Saved data entries

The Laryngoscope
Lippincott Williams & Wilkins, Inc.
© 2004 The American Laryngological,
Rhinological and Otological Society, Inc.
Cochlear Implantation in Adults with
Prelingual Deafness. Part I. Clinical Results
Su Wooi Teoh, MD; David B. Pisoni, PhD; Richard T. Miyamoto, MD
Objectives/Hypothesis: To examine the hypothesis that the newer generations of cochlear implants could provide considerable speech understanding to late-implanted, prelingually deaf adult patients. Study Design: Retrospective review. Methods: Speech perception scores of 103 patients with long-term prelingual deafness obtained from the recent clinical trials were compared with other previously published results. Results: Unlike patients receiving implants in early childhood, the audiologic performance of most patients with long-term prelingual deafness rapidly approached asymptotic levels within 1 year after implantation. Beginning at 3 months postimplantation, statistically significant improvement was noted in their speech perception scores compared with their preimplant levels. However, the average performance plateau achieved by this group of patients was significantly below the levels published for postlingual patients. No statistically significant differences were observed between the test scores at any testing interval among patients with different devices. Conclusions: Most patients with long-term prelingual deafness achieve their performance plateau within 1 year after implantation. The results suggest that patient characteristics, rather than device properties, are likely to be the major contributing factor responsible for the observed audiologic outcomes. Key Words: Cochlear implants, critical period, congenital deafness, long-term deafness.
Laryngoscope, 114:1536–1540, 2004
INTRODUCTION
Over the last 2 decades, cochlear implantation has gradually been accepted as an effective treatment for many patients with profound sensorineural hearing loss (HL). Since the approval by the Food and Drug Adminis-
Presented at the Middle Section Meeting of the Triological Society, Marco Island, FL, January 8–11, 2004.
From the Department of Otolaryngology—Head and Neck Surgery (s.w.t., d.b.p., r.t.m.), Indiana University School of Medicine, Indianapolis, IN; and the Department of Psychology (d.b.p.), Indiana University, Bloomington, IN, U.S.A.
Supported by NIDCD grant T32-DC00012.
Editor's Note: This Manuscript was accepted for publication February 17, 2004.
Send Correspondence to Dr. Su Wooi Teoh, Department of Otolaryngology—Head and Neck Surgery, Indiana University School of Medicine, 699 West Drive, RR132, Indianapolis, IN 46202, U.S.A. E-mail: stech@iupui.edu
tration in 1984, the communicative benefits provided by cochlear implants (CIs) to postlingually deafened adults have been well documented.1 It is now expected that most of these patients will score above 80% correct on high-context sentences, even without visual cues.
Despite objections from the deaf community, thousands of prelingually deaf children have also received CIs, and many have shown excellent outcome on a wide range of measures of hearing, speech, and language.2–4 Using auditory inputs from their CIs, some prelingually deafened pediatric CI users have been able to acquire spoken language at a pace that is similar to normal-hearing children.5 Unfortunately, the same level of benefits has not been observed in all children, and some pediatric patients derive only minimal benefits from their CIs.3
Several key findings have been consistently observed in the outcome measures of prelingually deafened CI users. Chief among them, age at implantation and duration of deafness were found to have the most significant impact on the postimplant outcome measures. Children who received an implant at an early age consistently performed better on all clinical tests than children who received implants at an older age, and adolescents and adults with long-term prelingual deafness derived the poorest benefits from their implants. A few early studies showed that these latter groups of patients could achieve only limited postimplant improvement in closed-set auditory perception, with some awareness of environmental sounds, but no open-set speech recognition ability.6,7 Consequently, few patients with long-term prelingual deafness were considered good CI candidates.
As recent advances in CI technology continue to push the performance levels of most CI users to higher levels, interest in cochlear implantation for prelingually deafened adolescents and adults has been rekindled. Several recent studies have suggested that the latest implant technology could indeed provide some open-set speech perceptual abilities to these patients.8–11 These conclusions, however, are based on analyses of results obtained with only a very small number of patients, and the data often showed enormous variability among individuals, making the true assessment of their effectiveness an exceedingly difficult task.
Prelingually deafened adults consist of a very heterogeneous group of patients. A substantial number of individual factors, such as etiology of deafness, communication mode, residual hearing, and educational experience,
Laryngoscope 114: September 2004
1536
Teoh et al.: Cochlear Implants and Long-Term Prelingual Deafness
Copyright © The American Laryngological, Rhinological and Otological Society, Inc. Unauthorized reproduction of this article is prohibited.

> THE PROBLEM
Pull out every line in the data above that has the word "Laryngological".

> EXERCISE RESULT
© 2004 The American Laryngological,
Copyright © The American Laryngological, Rhinological and Otological Society, Inc. Unauthorized reproduction of this article is prohibited.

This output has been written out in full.